Homegrown Hops Harvest 2013

Four years ago, I began growing my own hops. There were no expectations on my part. If they grew and they produced cones, it would be deemed a success. The ultimate goal would be to have enough cones at harvest to brew a beer.

The first plants that I bought were Magnum and Mt. Hood. Magnum is a high alpha hop where a little goes a long way for bittering hops. The cones are large and have a pleasant hop aroma. Because of the size of the cones, the plant is a “quality over quantity” producer. At harvest time, there may not be as many cones, but the ones I pick are beauties.

Last weekend, the Magnum plant was harvested and I weighed all the hops before drying. The scale reading was over 1 pound. Once they are dry, the cones will weigh a third of that total but it was good to see the weight over a pound.
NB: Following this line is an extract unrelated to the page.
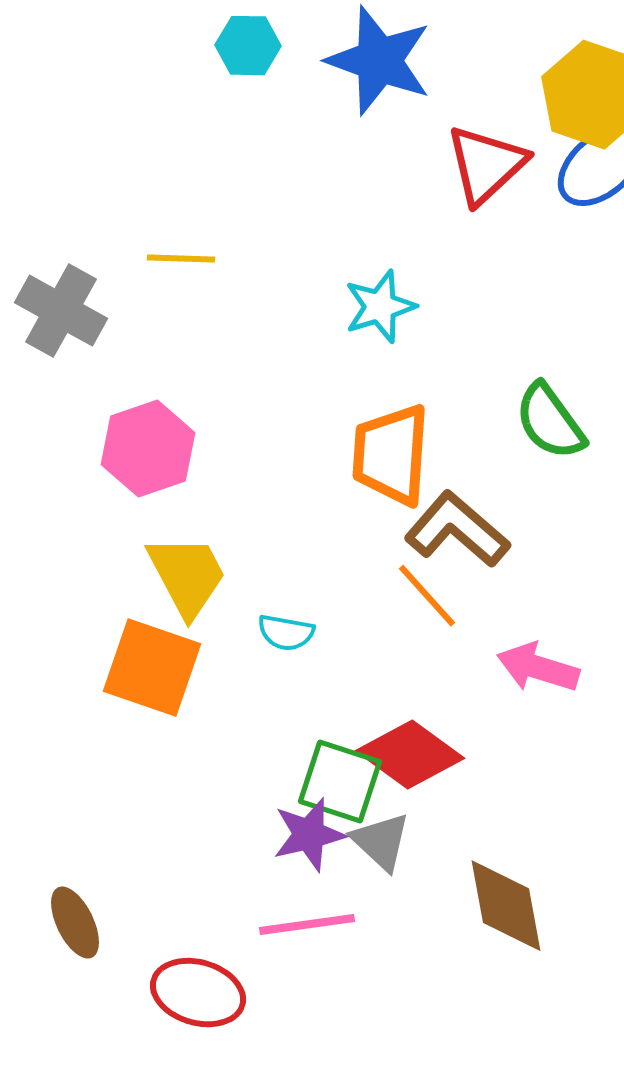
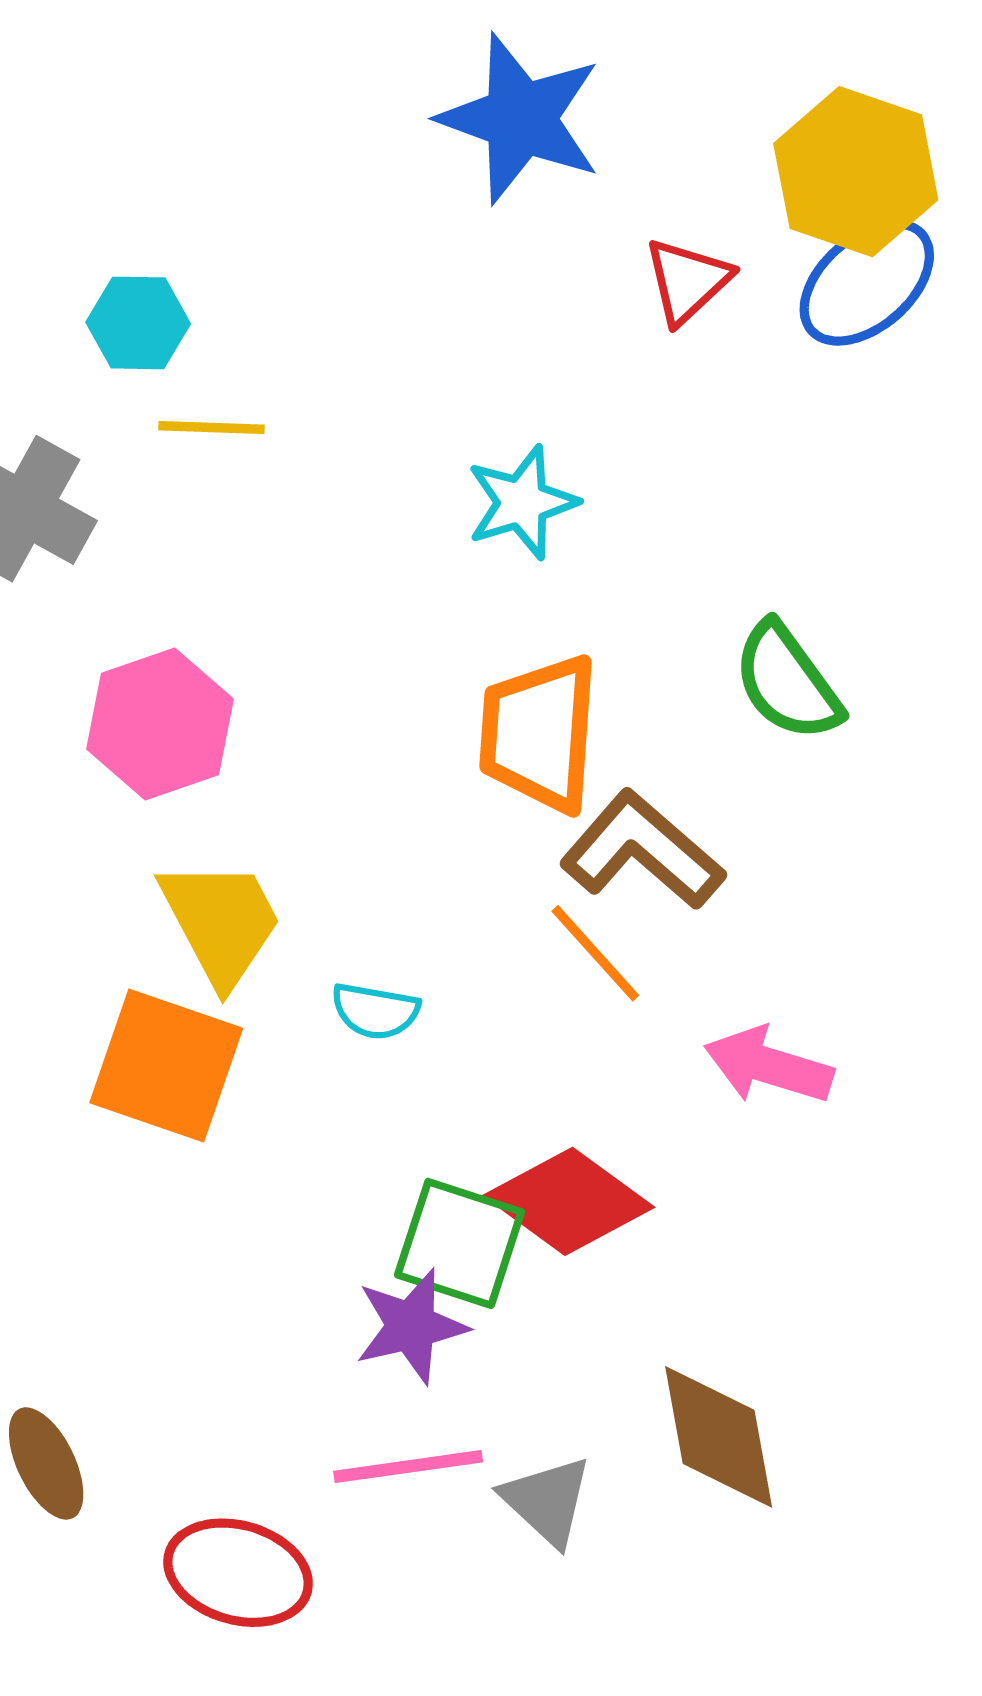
cyan hexagon: (248, 46) -> (138, 323), moved
red triangle: (486, 165) -> (687, 281), size x0.7
gray triangle: (381, 842) -> (547, 1501), moved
Next year, we have dreams of a wet hop brew but this year we’re drying them out for an Autumn ale.

The second year Cascade plant produced like a champ this summer. The cones on the upper half of the bines have picked and are now drying as well. Mike and I videoed a some thoughts about the Cascade plant a few days ago and we will post it tomorrow. The hops were not weighed before they were placed on the drying screen. From the looks of it, the yield will be between 1.5 and 2 ounces of dried cones. For a second year hops plant, I am happy with the amount I was able to harvest.

The third one, which is also four years old, is the Mt. Hood plant. My brother has been growing it and harvest time should be some time this week. From photos I have seen, we will have a hefty amount of cones and I plan to use them in an Alt or maybe a Yule Lager (recipe to follow).

Happiness is a couple of screens of drying hops.